Summer academy to feature student musicians from abroad, area
The International Institute for Young Musicians academy runs through July 29. The public can attend the following performances:
• 10 a.m.-8 p.m. July 9: International Piano Competition semifinals, Spooner Hall/The Commons (free)
• 1-6 p.m. July 10: International Piano Competition finals, Spooner Hall/The Commons (free)
• 7:30 p.m. July 14: Honors Recital, Spooner Hall/The Commons (free)
• 2:30 p.m. July 16: Winners Concert for the International Piano Competition, Spooner Hall/The Commons ($10 tickets at the door)
• 7:30 p.m. July 20: Honors Recital, Spooner Hall/The Commons (free)
• 7:30 p.m July 27: Honors Recital, Hall Center for the Humanities (free)
The Kansas University School of Music is raising the curtain on another summer of dazzling piano playing as it hosts the International Institute for Young Musicians.

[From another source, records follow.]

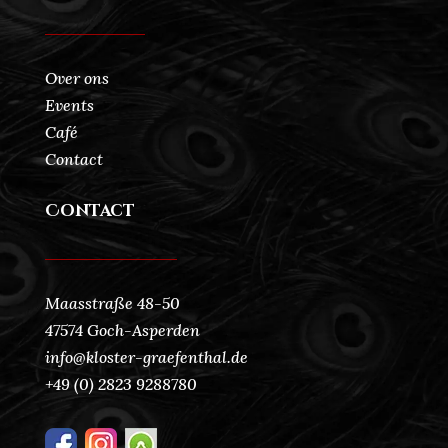
Over ons
Events
Café
Contact
Contact
Maasstraße 48-50
47574 Goch-Asperden
info@kloster-graefenthal.de
+49 (0) 2823 9288780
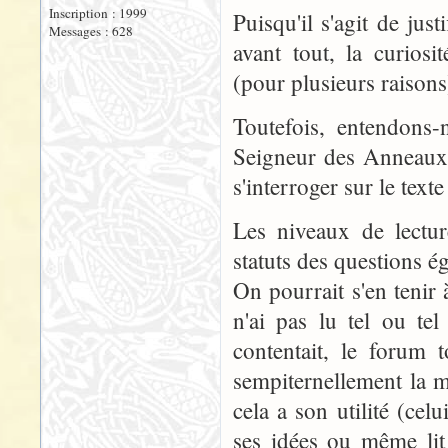
Inscription : 1999
Puisqu'il s'agit de just
Messages : 628
avant tout, la curios
(pour plusieurs raisons)
Toutefois, entendons-n
Seigneur des Anneaux 
s'interroger sur le text
Les niveaux de lectur
statuts des questions é
On pourrait s'en tenir 
n'ai pas lu tel ou tel
contentait, le forum 
sempiternellement la mê
cela a son utilité (cel
ses idées ou même lit 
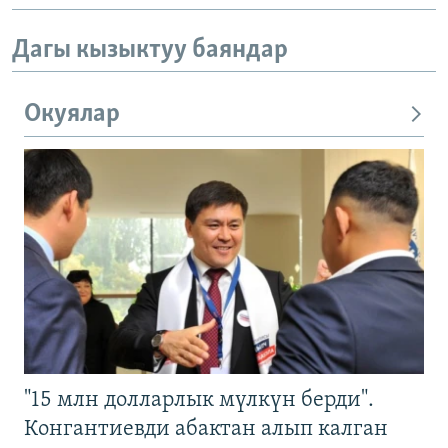
Дагы кызыктуу баяндар
Окуялар
"15 млн долларлык мүлкүн берди".
Конгантиевди абактан алып калган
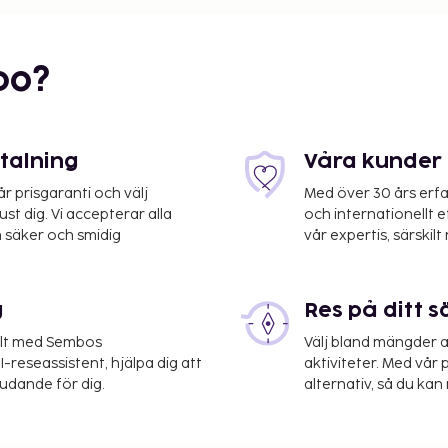
bo?
etalning
Våra kunder 
 prisgaranti och välj
Med över 30 års erfa
st dig. Vi accepterar alla
och internationellt 
 säker och smidig
vår expertis, särskilt 
) - 8,2 km
g
Res på ditt s
kning, expressutcheckning
sfer tur/retur mot en
elt med Sembos
Välj bland mängder a
ring finns på plats. Passa
-reseassistent, hjälpa dig att
aktiviteter. Med vår p
 i allmänt utrymme och
judande för dig.
alternativ, så du kan 
ty eller köpa något att
- här erbjuds alla gäster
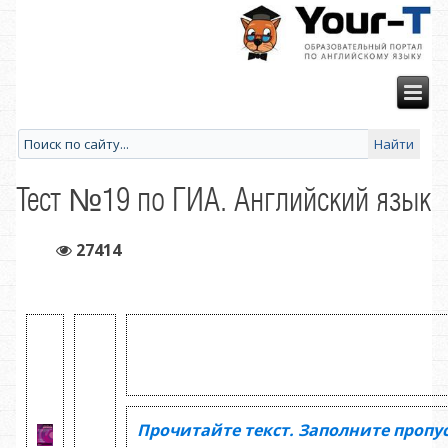
Тест №19 по ГИА. Английский язык
27414
Прочитайте текст. Заполните пропу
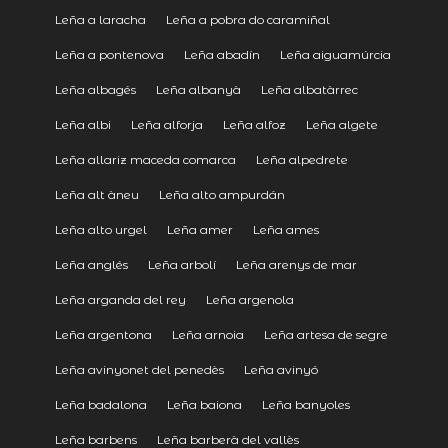
Leña a laracha
Leña a pobra do caramiñal
Leña a pontenova
Leña abadín
Leña aiguamúrcia
Leña albagés
Leña albanyà
Leña albatàrrec
Leña albi
Leña alforja
Leña alfoz
Leña algete
Leña allariz maceda comarca
Leña alpedrete
Leña alt àneu
Leña alto ampurdán
Leña alto urgel
Leña amer
Leña ames
Leña anglés
Leña arbolí
Leña arenys de mar
Leña arganda del rey
Leña argenola
Leña argentona
Leña arnoia
Leña artesa de segre
Leña avinyonet del penedès
Leña avinyó
Leña badalona
Leña baiona
Leña banyoles
Leña barbens
Leña barberà del vallès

IIYM’s Summer Music Academy will open July 9 with the semifinals of its prestigious international piano competition, the first of many performances that will be free and open to the public.
The program features 75 students ranging in age from 9 to 19. Many will come from abroad and especially from China, where interest in classical music is booming, said IIYM’s founder, KU professor of piano pedagogy Scott McBride Smith.
“I hope everyone in Lawrence comes to hear them,” he said. KU has hosted the summer academy since 2004.
Participants include Chaeyoung Park and Luke Rhodes, of Lawrence; Grace Brungardt, of Wichita; and Isabel Keleti, of Overland Park. Smith said the local students “are standing up to the international competition and that’s great to see.”
It will be the fourth and final year at IIYM for Rhodes, who will attend KU this fall to study music.
“IIYM is a place where you go and you’re around people who are just like you, who have the same love for music you do and the same passion,” he said. “It’s very inspiring and refreshing to be around people like that.”
One of 15 semifinalists vying for $18,000 in prizes, Rhodes has been working on Lizst’s “Hungarian Rhapsody No. 6,” “a very challenging piece,” he said, and “a lot of fun to play.” He puts in anywhere from 2 to 10 hours of practice each day.
“It isn’t so much the hours you do as the intensity of the practice,” he said.
The IIYM program received a big boost this year from Jack Gaumnitz, a retired KU finance professor, and his wife, Jan, a visual artist. After enjoying IIYM performances for years, they donated $50,000 to augment prizes over the next five years, bringing the top award to $8,000.
“We were impressed by the quality of the student competition at a rather young age,” Jack Gaumnitz said. “Seeing (excellence), then you want to reward it. We’re setting them up for a very successful life, not necessarily in music but in any endeavor they do.”
Smith said the increased prizes attract more talent, which in turn burnishes IIYM’s credentials as one of the most prestigious piano programs.
“It made a big difference, making it doable for the top level of international students to come,” he said.